The expected answer is every line of the material that contains the word "Transporte".

SUPPLIED MATERIAL
★ ★ ★ ★
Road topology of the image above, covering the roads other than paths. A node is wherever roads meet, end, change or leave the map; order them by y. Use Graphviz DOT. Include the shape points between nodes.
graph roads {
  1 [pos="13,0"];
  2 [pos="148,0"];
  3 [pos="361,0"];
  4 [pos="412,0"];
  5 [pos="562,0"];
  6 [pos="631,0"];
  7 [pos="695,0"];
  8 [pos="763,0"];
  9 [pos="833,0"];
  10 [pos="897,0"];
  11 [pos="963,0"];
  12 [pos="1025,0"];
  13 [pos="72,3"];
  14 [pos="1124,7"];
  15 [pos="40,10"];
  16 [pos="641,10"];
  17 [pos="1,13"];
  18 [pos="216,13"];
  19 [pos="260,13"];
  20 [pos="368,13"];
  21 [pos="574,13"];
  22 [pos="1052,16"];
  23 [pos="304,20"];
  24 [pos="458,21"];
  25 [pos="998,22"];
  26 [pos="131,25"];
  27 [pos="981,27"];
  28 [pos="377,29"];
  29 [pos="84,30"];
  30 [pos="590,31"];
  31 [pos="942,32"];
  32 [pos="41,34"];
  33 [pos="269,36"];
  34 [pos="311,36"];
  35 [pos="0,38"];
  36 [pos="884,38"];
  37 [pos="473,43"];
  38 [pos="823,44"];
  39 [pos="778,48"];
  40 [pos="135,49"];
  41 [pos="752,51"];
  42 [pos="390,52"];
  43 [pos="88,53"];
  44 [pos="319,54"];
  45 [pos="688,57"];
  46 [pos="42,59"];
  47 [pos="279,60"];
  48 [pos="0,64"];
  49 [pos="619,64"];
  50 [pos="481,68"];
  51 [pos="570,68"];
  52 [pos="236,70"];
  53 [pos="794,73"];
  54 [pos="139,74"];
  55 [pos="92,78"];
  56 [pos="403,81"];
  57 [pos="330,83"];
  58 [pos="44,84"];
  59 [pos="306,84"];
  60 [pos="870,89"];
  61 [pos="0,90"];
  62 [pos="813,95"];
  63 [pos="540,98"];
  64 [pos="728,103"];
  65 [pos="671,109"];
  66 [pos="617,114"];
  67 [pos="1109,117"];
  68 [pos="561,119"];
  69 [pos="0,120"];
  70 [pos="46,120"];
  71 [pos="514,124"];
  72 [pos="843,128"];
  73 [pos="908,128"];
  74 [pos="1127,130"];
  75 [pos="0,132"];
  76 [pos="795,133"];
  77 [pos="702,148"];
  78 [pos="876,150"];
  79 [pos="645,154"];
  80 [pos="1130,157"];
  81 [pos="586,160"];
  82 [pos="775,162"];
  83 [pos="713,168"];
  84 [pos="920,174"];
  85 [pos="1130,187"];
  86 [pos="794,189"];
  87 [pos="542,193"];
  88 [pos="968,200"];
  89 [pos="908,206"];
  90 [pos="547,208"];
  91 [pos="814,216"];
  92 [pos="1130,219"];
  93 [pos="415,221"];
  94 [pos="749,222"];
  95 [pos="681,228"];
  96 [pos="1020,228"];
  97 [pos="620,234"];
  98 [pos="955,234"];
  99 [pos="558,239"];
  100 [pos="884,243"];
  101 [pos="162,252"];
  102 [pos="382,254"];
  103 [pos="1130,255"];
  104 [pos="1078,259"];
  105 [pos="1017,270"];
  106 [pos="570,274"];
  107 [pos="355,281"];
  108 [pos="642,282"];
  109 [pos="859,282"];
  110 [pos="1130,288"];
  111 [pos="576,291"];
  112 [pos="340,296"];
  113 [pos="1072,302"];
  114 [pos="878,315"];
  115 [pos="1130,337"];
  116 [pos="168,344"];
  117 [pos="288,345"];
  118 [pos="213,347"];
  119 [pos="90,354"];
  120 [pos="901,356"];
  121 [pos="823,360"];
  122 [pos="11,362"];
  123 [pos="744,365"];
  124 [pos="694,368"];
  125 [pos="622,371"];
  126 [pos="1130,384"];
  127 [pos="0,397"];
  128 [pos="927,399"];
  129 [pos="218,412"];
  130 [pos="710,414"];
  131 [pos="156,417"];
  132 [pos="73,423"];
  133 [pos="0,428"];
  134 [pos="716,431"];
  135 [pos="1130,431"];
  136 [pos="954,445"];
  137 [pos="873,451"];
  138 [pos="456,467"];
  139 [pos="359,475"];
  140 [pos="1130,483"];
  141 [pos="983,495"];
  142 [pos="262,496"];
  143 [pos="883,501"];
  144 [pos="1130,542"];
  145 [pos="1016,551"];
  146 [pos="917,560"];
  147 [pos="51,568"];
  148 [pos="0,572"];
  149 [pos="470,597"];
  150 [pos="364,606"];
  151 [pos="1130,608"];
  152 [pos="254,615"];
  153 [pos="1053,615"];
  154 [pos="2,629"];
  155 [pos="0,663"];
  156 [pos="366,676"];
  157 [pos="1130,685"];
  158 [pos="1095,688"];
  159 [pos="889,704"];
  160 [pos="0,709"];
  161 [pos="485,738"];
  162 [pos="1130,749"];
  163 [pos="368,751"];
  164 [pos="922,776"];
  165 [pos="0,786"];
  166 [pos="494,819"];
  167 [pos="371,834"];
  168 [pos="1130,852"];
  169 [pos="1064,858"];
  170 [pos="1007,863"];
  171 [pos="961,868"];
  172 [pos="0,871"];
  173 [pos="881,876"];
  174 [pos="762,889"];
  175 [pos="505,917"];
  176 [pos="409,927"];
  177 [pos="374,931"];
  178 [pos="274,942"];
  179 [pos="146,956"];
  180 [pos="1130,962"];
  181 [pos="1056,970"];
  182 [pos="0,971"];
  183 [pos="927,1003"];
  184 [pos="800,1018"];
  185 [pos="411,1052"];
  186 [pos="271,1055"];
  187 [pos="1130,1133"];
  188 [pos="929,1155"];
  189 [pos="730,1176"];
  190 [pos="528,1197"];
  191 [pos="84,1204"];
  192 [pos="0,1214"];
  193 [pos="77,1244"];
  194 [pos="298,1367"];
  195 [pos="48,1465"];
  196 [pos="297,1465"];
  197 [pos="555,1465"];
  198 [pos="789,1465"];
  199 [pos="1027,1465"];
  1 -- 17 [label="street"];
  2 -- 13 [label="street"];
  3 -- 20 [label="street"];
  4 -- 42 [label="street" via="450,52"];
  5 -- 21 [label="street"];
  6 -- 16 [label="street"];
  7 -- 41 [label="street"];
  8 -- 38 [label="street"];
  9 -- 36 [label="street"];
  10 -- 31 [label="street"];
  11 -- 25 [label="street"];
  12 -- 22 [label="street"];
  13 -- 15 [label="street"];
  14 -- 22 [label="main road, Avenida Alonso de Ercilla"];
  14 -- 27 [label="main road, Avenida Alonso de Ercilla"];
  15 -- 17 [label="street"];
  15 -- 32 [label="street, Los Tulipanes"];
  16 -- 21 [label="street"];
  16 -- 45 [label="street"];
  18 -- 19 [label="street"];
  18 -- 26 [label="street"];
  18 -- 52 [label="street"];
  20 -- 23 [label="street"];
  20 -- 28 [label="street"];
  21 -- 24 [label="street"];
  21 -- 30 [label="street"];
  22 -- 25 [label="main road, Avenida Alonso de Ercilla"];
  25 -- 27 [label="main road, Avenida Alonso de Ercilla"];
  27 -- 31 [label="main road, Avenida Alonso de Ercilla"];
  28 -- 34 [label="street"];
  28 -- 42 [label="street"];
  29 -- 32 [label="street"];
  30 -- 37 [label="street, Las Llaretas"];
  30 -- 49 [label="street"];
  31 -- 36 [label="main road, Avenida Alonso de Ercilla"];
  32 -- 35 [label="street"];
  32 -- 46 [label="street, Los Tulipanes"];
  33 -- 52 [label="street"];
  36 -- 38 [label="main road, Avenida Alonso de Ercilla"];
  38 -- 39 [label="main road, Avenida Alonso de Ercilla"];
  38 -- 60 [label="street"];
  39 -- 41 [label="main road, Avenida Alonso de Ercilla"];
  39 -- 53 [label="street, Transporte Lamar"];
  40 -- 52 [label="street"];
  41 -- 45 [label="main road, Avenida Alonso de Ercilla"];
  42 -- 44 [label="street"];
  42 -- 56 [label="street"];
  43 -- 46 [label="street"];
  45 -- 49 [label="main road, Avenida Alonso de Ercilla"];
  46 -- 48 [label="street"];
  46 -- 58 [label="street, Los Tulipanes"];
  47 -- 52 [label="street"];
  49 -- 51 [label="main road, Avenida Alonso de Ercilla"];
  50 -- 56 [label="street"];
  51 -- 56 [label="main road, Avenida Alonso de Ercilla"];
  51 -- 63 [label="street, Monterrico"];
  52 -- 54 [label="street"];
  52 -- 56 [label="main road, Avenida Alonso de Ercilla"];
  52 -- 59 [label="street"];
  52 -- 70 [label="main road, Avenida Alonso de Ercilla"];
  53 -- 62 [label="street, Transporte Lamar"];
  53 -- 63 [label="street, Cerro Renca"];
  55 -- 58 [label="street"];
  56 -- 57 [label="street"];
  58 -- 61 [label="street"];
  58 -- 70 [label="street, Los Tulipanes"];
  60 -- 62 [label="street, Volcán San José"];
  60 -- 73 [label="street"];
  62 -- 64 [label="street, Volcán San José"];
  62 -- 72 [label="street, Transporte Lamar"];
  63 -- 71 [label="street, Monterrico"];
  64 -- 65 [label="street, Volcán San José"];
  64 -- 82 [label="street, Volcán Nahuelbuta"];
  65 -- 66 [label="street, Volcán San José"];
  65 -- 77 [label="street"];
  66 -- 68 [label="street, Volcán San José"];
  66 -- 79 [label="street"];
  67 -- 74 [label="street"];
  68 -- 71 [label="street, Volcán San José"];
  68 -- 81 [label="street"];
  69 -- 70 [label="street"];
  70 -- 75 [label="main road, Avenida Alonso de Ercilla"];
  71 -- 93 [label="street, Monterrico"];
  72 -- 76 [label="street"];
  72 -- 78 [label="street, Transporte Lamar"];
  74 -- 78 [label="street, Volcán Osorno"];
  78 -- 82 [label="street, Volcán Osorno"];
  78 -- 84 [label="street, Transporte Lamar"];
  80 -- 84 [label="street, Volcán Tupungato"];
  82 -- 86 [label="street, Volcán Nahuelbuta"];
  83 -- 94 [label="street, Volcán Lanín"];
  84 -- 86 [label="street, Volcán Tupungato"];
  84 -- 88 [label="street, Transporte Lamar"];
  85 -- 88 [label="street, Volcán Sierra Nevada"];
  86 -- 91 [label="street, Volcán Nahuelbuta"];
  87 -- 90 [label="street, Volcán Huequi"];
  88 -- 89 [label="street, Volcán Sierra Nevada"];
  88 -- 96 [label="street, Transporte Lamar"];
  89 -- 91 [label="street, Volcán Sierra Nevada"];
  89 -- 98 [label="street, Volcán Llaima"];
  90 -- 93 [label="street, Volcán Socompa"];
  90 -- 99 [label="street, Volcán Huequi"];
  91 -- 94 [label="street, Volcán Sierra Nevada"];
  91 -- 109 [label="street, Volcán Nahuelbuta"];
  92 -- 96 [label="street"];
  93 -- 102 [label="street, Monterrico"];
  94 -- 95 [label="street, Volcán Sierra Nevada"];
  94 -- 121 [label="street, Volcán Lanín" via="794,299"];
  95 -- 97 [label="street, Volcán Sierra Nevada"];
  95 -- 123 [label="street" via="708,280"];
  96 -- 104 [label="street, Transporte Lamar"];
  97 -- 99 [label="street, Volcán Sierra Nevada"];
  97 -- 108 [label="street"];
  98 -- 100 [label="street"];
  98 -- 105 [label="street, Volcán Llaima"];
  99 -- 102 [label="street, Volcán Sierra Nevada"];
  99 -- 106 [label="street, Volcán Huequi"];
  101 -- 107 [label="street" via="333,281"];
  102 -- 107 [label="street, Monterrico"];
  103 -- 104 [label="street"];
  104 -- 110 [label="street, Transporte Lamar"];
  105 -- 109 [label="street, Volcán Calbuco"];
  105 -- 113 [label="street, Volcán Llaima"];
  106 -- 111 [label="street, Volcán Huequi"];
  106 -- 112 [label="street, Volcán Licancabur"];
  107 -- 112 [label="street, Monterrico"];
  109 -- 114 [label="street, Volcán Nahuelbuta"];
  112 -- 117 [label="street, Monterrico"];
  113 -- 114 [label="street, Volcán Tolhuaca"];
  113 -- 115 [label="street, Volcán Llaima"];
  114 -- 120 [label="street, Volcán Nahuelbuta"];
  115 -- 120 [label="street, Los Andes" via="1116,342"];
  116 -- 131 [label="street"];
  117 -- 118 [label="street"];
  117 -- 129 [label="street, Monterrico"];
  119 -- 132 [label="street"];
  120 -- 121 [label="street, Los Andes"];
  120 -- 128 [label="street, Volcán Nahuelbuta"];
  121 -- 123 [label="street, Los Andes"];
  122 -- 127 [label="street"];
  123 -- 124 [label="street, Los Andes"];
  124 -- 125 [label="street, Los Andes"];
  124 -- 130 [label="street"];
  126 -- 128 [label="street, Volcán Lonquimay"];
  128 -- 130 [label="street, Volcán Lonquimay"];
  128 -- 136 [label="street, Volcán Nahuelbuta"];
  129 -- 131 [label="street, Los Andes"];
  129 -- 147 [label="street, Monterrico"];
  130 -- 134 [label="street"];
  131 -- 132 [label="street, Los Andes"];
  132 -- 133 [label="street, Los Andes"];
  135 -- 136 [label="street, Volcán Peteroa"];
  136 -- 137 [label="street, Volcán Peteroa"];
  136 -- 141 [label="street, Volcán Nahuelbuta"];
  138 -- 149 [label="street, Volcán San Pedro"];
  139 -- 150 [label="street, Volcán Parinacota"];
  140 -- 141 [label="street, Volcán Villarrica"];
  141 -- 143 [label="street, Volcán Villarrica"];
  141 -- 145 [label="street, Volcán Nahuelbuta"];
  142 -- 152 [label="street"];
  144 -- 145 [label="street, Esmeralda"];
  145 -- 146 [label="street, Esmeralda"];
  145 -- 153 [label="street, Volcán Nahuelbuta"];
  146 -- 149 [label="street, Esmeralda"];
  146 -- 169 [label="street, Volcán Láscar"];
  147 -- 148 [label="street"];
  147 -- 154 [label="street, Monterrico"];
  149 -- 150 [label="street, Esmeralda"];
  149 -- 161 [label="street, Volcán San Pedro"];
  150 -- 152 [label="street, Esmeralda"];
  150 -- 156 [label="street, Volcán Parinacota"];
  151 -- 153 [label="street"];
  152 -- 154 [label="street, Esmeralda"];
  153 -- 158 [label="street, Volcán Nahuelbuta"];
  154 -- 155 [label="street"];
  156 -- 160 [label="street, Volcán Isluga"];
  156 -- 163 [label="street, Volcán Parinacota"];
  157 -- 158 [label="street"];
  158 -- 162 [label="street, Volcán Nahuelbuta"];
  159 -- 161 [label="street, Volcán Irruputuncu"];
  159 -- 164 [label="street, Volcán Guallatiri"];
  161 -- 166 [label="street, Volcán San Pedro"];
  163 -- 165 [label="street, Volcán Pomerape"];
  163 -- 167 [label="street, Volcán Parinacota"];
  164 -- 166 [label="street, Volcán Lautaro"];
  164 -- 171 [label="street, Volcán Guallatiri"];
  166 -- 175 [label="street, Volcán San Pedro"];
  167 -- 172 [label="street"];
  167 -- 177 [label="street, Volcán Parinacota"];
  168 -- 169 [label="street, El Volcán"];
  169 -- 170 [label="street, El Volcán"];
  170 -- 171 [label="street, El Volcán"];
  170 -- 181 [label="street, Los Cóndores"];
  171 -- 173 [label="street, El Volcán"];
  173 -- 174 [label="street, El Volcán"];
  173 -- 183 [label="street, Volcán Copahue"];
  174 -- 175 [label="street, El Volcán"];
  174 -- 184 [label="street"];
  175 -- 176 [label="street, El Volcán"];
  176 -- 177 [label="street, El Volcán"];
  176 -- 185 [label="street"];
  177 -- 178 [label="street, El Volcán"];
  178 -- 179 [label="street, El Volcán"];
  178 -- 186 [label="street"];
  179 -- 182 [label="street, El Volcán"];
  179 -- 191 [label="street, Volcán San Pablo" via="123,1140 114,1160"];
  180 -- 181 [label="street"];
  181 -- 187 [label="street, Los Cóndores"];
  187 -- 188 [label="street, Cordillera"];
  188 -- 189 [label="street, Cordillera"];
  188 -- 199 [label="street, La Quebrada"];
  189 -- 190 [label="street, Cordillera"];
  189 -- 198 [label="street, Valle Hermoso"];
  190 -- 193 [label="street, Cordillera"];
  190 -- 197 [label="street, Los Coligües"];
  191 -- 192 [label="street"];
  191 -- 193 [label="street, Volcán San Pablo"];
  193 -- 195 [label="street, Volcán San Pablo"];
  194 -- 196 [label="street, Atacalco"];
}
★ ★ ★ ★
EXPECTED OUTPUT
  39 -- 53 [label="street, Transporte Lamar"];
  53 -- 62 [label="street, Transporte Lamar"];
  62 -- 72 [label="street, Transporte Lamar"];
  72 -- 78 [label="street, Transporte Lamar"];
  78 -- 84 [label="street, Transporte Lamar"];
  84 -- 88 [label="street, Transporte Lamar"];
  88 -- 96 [label="street, Transporte Lamar"];
  96 -- 104 [label="street, Transporte Lamar"];
  104 -- 110 [label="street, Transporte Lamar"];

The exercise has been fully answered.